Given a gene character vector and a universe character vector, which can be either Ensembl or HGNC symbols, find the over-representation enrichment of the gene list relative to the universe in a gene ontology category using the hypergeometric test and the GOstats R package.
findGOTermEnrichment(gene_vector, universe, pval_GO_cutoff = 1,
HGNC_switch = TRUE, HGNC_clean = TRUE, gene_ontology = "all",
conditional = TRUE, annotation = "org.Hs.eg.db", cleanNames = FALSE)
A data frame with the term enrichments of the GO enrichment analysis given the input gene set and universe.
Character vector gene symbols of interest.

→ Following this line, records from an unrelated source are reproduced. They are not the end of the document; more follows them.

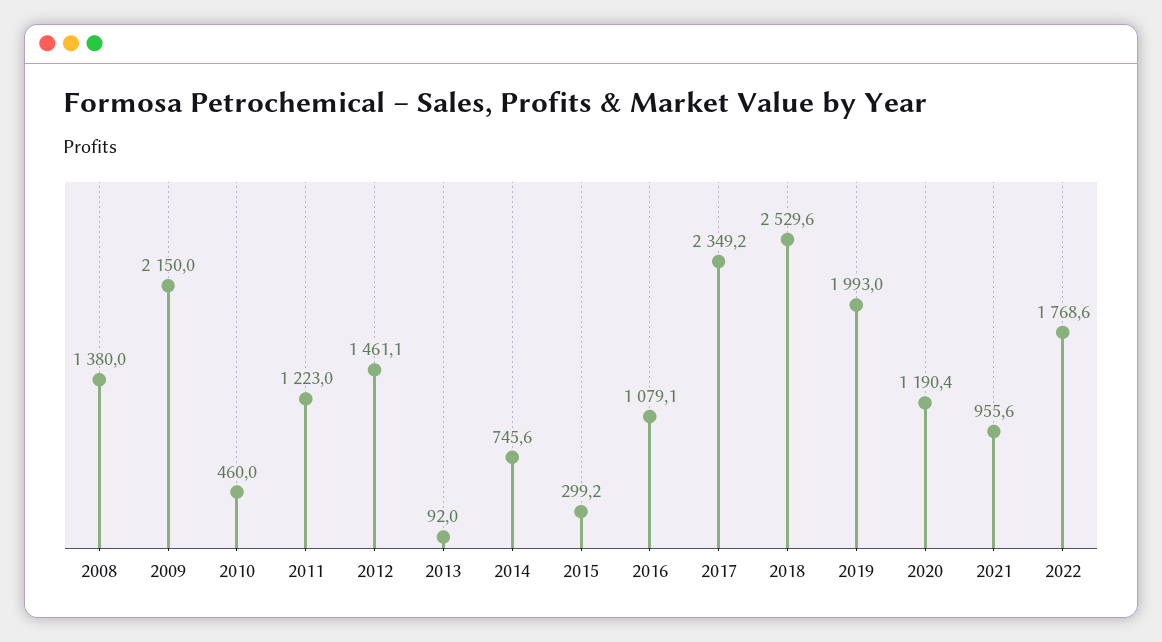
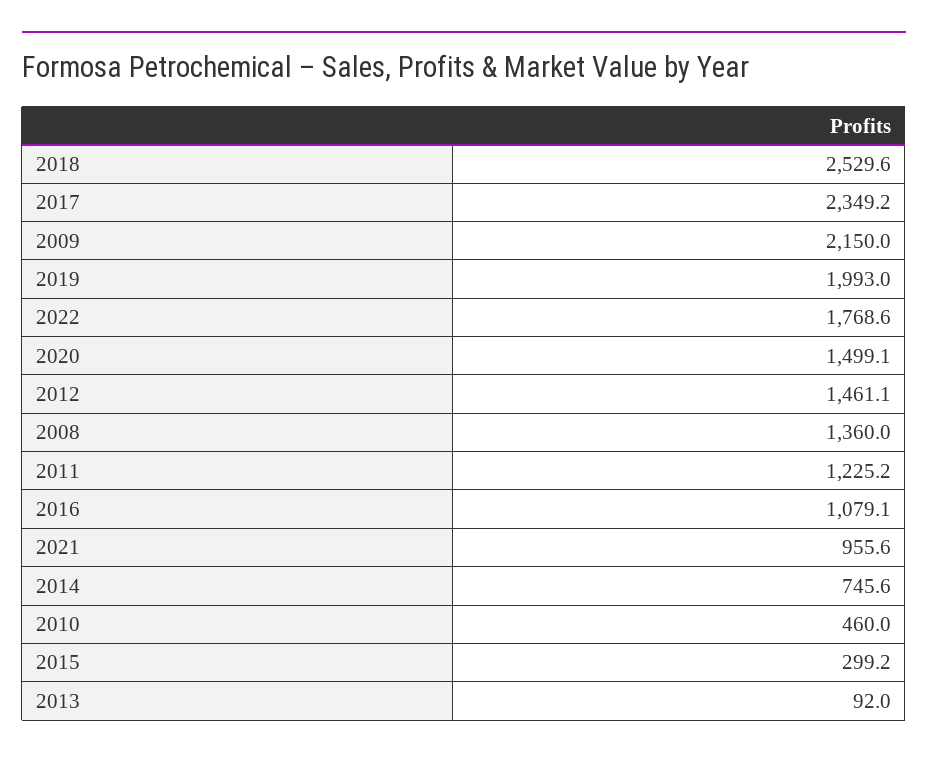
  {
-   "2008": 1380,
+   "2008": 1360,
    "2009": 2150,
    "2010": 460,
-   "2011": 1223,
+   "2011": 1225.2,
    "2012": 1461.1,
    "2013": 92,
    "2014": 745.6,
    "2015": 299.2,
    "2016": 1079.1,
    "2017": 2349.2,
    "2018": 2529.6,
    "2019": 1993,
-   "2020": 1190.4,
+   "2020": 1499.1,
    "2021": 955.6,
    "2022": 1768.6
  }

Character vector of gene symbols which should be used as the background in the hypergeomtric test. If using this in the context of a ddcor experiment, this gene list most likely should be the gene set post-filtering, but prior to differential correlation analysis.
Cutoff for the p-values of gene ontology terms in the enrichment tests that should be displayed in the resulting table.
Logical indicating whether or not the input gene symbols need to be switched from HGNC to Ensembl, the latter of which is required for GOstats enrichment test. Note that this is done by selecting the first Enembl symbol that maps to a particular HGNC symbol, which is not always unique. If you need more precision, you should do this outside of the function and insert the Ensembl list to the function. Only applies if cleanNames is TRUE.
Logical indicating whether the input gene symbols should be switched to clean HGNC symbols using the checkGeneSymbols function from the R package HGNChelper. Only applies if HGNC symbols are inputted and cleanNames is TRUE.
A string specifying the branch of GO that should be used for enrichment analysis. One of "BP" (Biological Process), "MF" (Molecular Function), "CC" (Cellular Component), or "all". If "all" is chosen, then this function finds the enrichment for all of the terms and combines them into one table. Default = "all"
Logical specifying whether the GO analysis should be done conditionally to take into account the hierarchical structure of the GO database in making sense of the gene set enrichments. Default = TRUE.
The library indicating the GO annotation database from which the Go terms should be mapped to gene symbols. Default = "org.Hs.eg.db", which is the table for Homo sapiens. Other common choices include "org.Mm.eg.db", "org.Rn.eg.db". The corresponding annotation library needs to be installed.
Logical, indicating whether the gene names for the universe and gene vector should be cleaned prior to enrichment analysis.